"Dancing in the Street" doesn't contain any references to a single, deliberate setting. In one stanza an "invitation" is issued "across the nation"; in another the singers call out "around the world." They are dancing "up" in New York City and "way down" in LA, but the phrasing seems chosen mostly to provide lyrical rhythm. Not to mention that this format employs a very American technique of listing off place names, much like Chuck Berry's 1958 hit, "Sweet Little Sixteen."
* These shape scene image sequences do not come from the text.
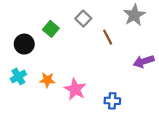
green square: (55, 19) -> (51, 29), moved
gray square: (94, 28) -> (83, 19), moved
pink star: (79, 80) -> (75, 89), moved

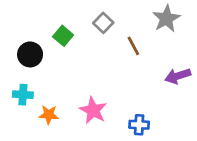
cyan cross: (18, 76) -> (23, 95), turned 35
orange star: (47, 80) -> (49, 115), moved

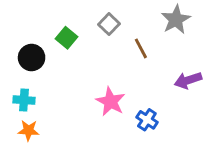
pink star: (93, 110) -> (111, 102), moved
orange star: (49, 115) -> (29, 130), moved
blue cross: (139, 125) -> (147, 120), moved, turned 30

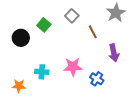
purple arrow: (188, 80) -> (114, 53), moved, turned -84
cyan cross: (24, 100) -> (42, 72), moved
pink star: (111, 102) -> (73, 67), turned -30

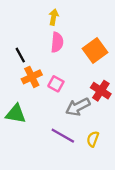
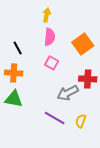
orange cross: (32, 77) -> (14, 73), moved, turned 30
pink square: (56, 84) -> (52, 63), moved
red cross: (101, 91) -> (88, 79), turned -30

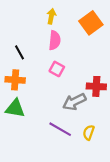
orange square: (83, 44) -> (91, 23), moved

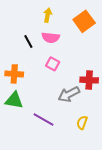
pink semicircle: (55, 40) -> (51, 37), turned 90
black line: (20, 52) -> (28, 42), moved
purple line: (60, 129) -> (44, 120), moved

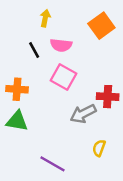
yellow arrow: (48, 15) -> (45, 18), moved
pink square: (53, 64) -> (64, 77), size x1.5
purple line: (44, 120) -> (53, 164), moved

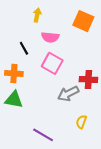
orange square: (101, 26) -> (83, 21), turned -30
black line: (34, 50) -> (24, 48), moved

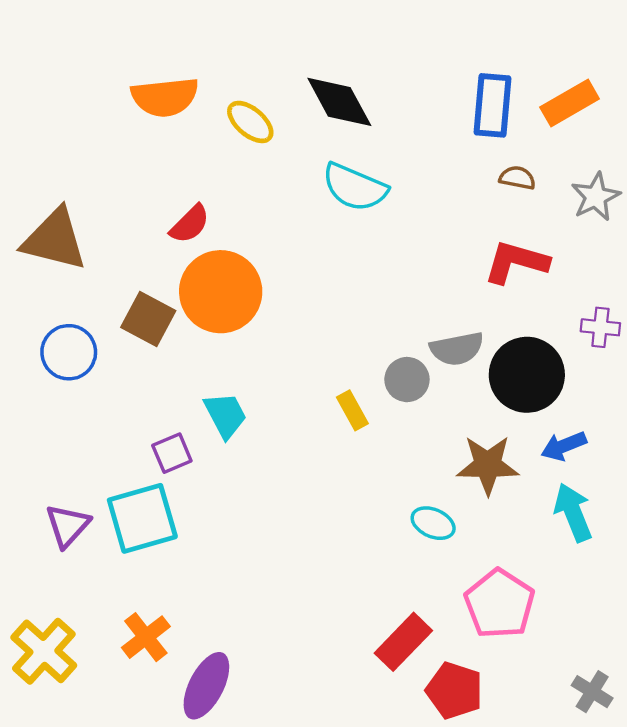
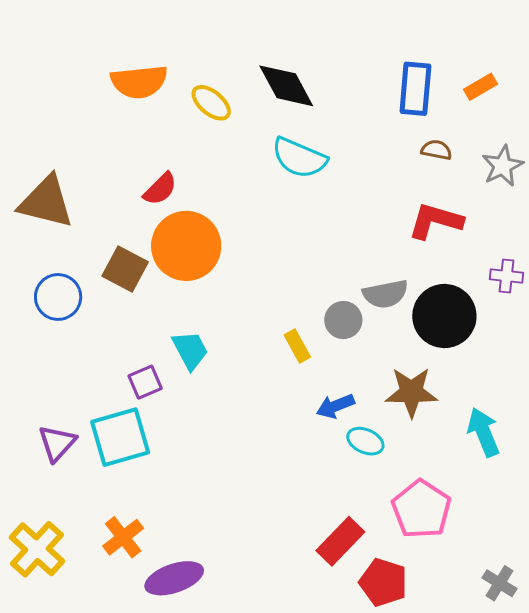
orange rectangle: (570, 103) -> (480, 87), size x0.7
blue arrow: (564, 446) -> (335, 406), moved
purple ellipse: (206, 686) -> (174, 578), turned 44

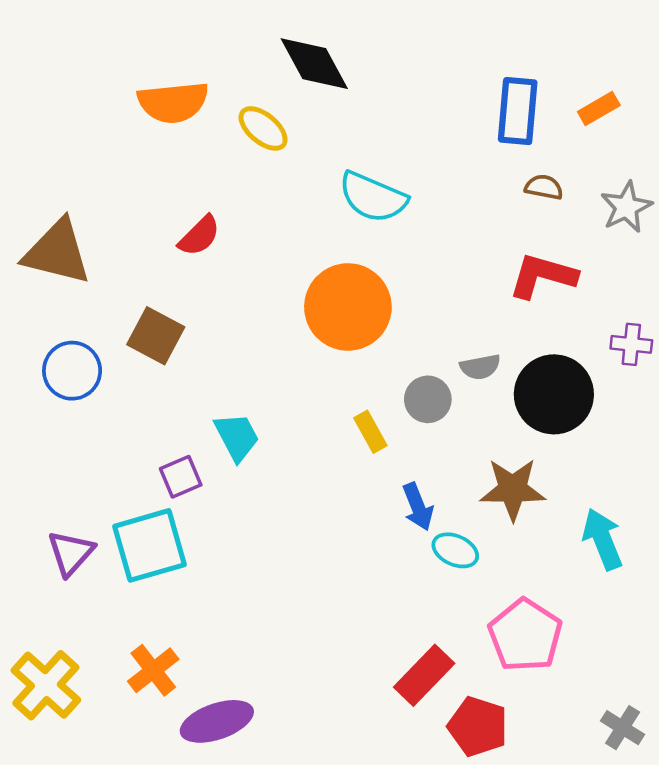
black diamond: (286, 86) -> (314, 64), moved
orange circle: (186, 246) -> (348, 307), moved
gray semicircle: (385, 294) -> (480, 367), size x0.7
blue arrow: (335, 406) -> (418, 507), turned -90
It could be argued, though, that the song is aimed at an urban audience—after all, Whiskey Flats is not among the locations caught up in all this dancing. And if there is a specific setting for the song, it's probably Detroit. Writers William "Mickey" Stevenson and Marvin Gaye claimed to have been inspired by the sight of kids playing in the fire hydrants opened up on hot summer days in Detroit. In addition, Martha Reeves and the other singers were raised in Detroit. Martha sang in local church choirs and was coached by the same Detroit public high school music teacher that taught members of The Supremes and Smokey's Miracles. The song was recorded at the Motown studios on Detroit's West Grand Blvd, and Motown's in-house musicians fleshed out the accompanying instrumentation.
As a Motown hit, "Dancing in the Street" is unmistakably Detroit in its origins, but its lyrics extend far beyond that, and that's part of what helped get this song popular in the country as a whole.